Там уже выросла аккуратная, соснового дерева, хорошо обтесанная и крепко сбитая П-образная виселица. Под верхней перекладиной болтала на легком пустынном ветру добротная морской пеньки веревка, свернутая в петлю и смазанная жиром. Под петлей располагалась столь же аккуратная, сосновая скамейка.
Иегуда поднялся на ноги, погладил свои ожившие руки. Все это он делал, не отрывая глаз от меня. Потом с усилием во всем теле развернулся, на секунду застыл, увидев свой последний приют, и, бороздя ногами песок, поплелся к виселице.
Он знал теперь, что приговор мой воистину милосерден. Ибо умрет он от удушья, то есть наяву тело его будет найдено без особо заметных следов насильственной смерти. Те, кто не станет осматривать труп Иегуды внимательно, решат, что умер он от старости. Или от разрыва сердца. Или от кровоизлияния в мозг. Люди всегда на ходят объяснения непонятному.
Те же, кто знает, почему Иегуда оказался в летаргическом сне, куда отправился он и с кем решил сразиться, все поймут – но болтать о догадке не станут. Смертью своей он как бы предупредит ломбардцев и иезуитов о том, что я жива, – и уже потому он согласился на подобную смерть.
Впрочем, выбирать ему было не из чего…
Иегуда встал ногами на скамейку и просунул руками голову в петлю, затем уложил веревку аккуратно на плечи.

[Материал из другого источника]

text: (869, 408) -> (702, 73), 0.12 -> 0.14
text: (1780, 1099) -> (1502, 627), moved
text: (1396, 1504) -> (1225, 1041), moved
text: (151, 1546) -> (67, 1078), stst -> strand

– София, ты умрешь здесь, – сказал он гордо. – И тело твое выбросят на парижскую свалку. Чтобы растерзали тебя там собаки и вороны.

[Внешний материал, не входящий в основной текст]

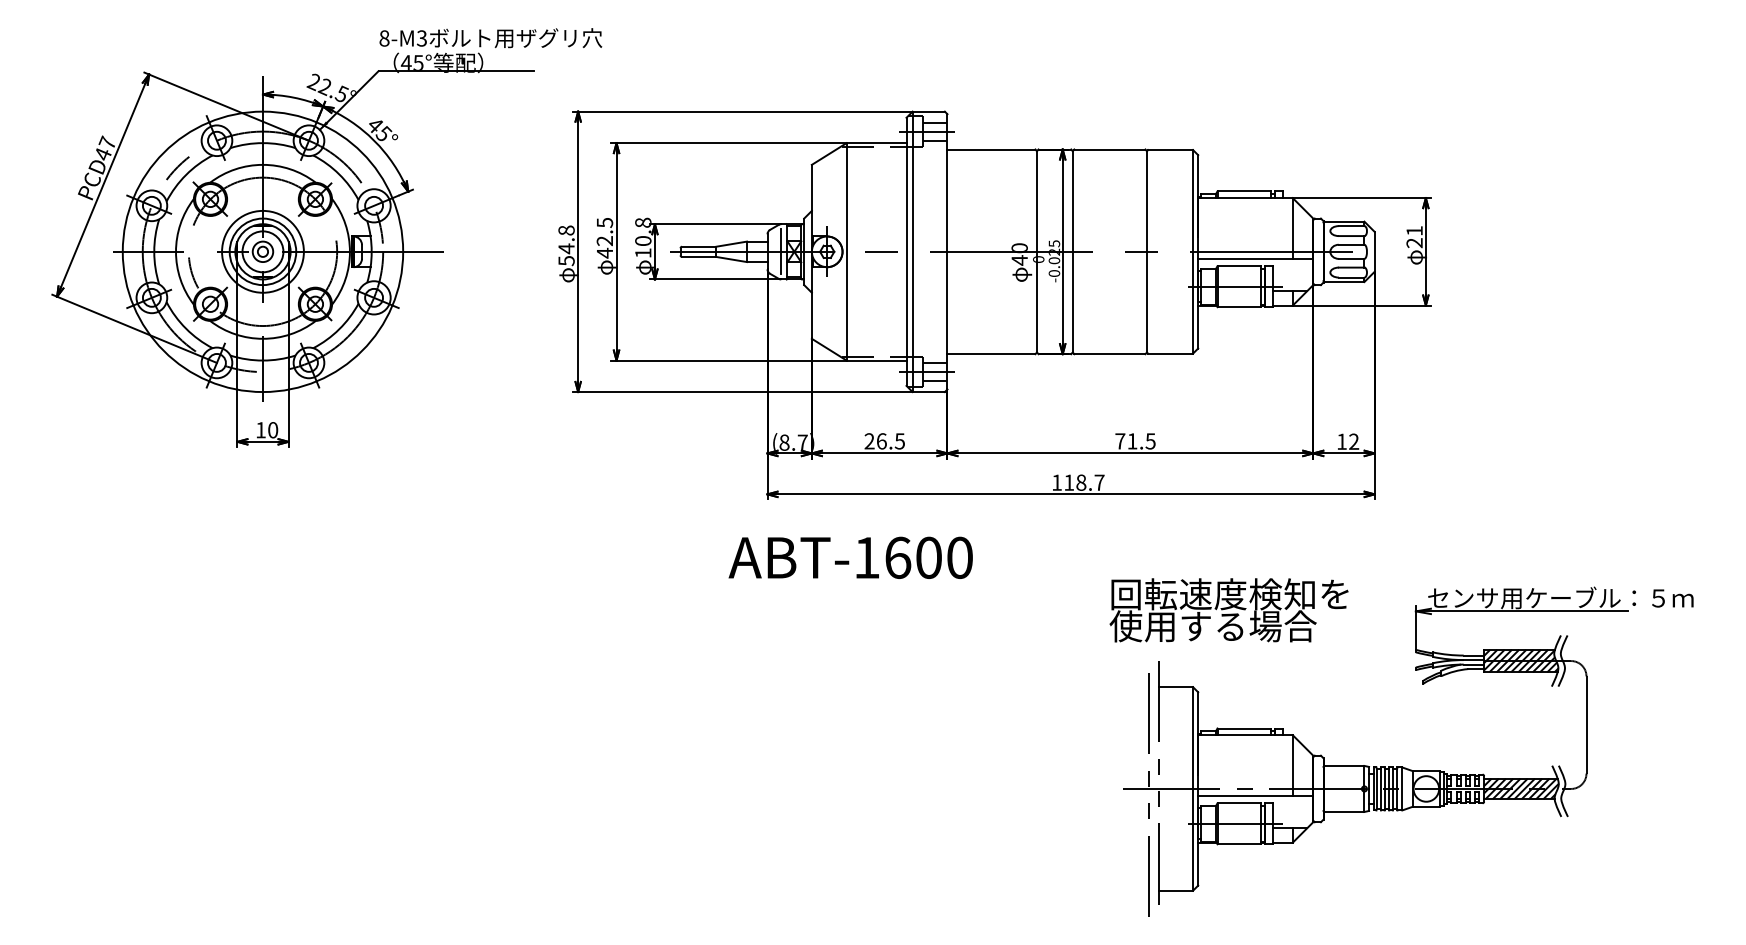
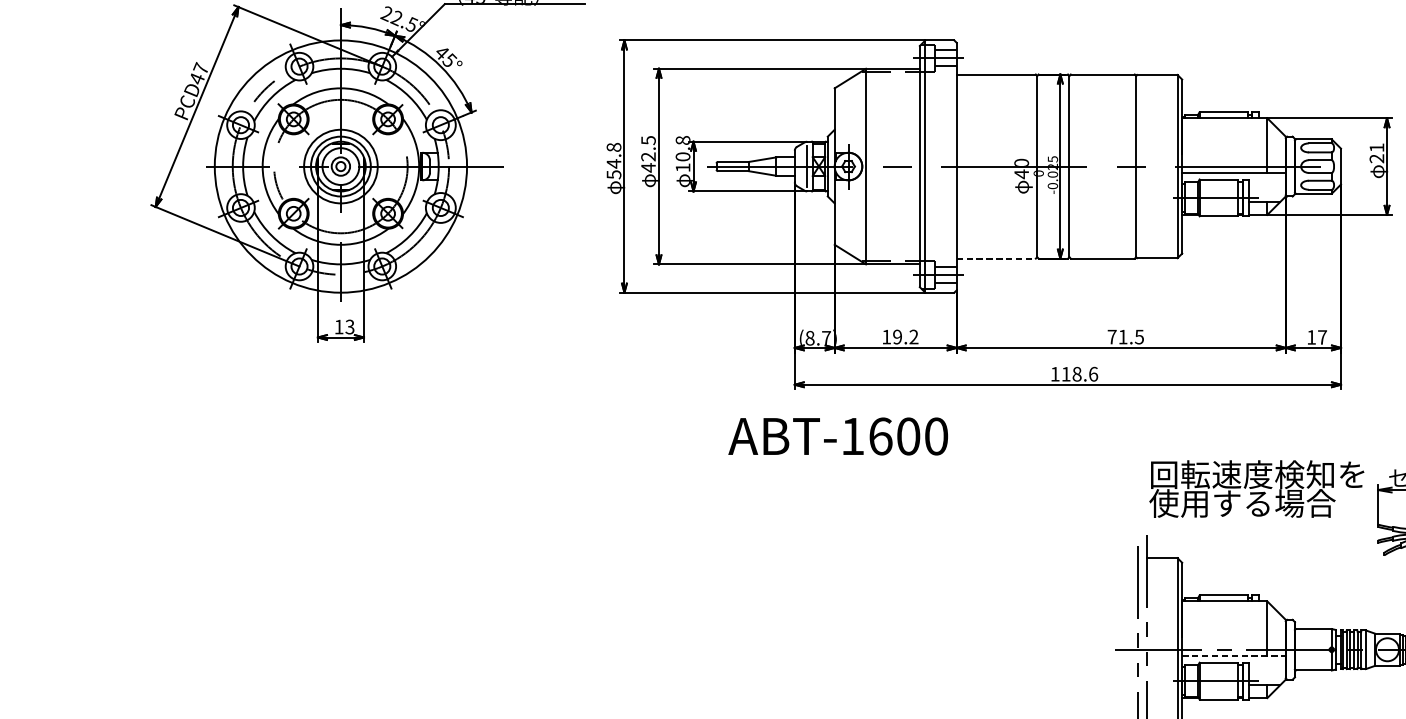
line: (991, 354) -> (996, 258), solid -> dashed
text: (273, 430) -> (350, 327), 10 -> 13
text: (884, 441) -> (900, 337), 26.5 -> 19.2
text: (1354, 441) -> (1322, 337), 12 -> 17
text: (1099, 482) -> (1093, 374), 118.7 -> 118.6
text: (850, 557) -> (837, 436), moved
text: (1228, 610) -> (1256, 489), moved
line: (1255, 796) -> (1233, 656), solid -> dashed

А ведь этот некогда яркий красавец нравился мне тридцать лет назад. Если бы он не сбежал из замка, я бы сделала его своим любовником. И кто знает, как бы повернулось все…
– Ты молодец, – ответила я, – ибо ты умеешь умирать. Но…
Мне не хотелось, чтобы враг мой отправился на тот свет с чувством исполненного долга и торжеством в душе.
– Это – всего лишь летаргический сон. Фокус твой я разгадала, – заявила я. – То есть для того, чтобы втянуть меня в этот мир… – обвела руками безжизненную пустыню с по-прежнему неподвижно сидящей на ветке ящерицей-хамелеоном, – … ты сам впал в летаргический сон.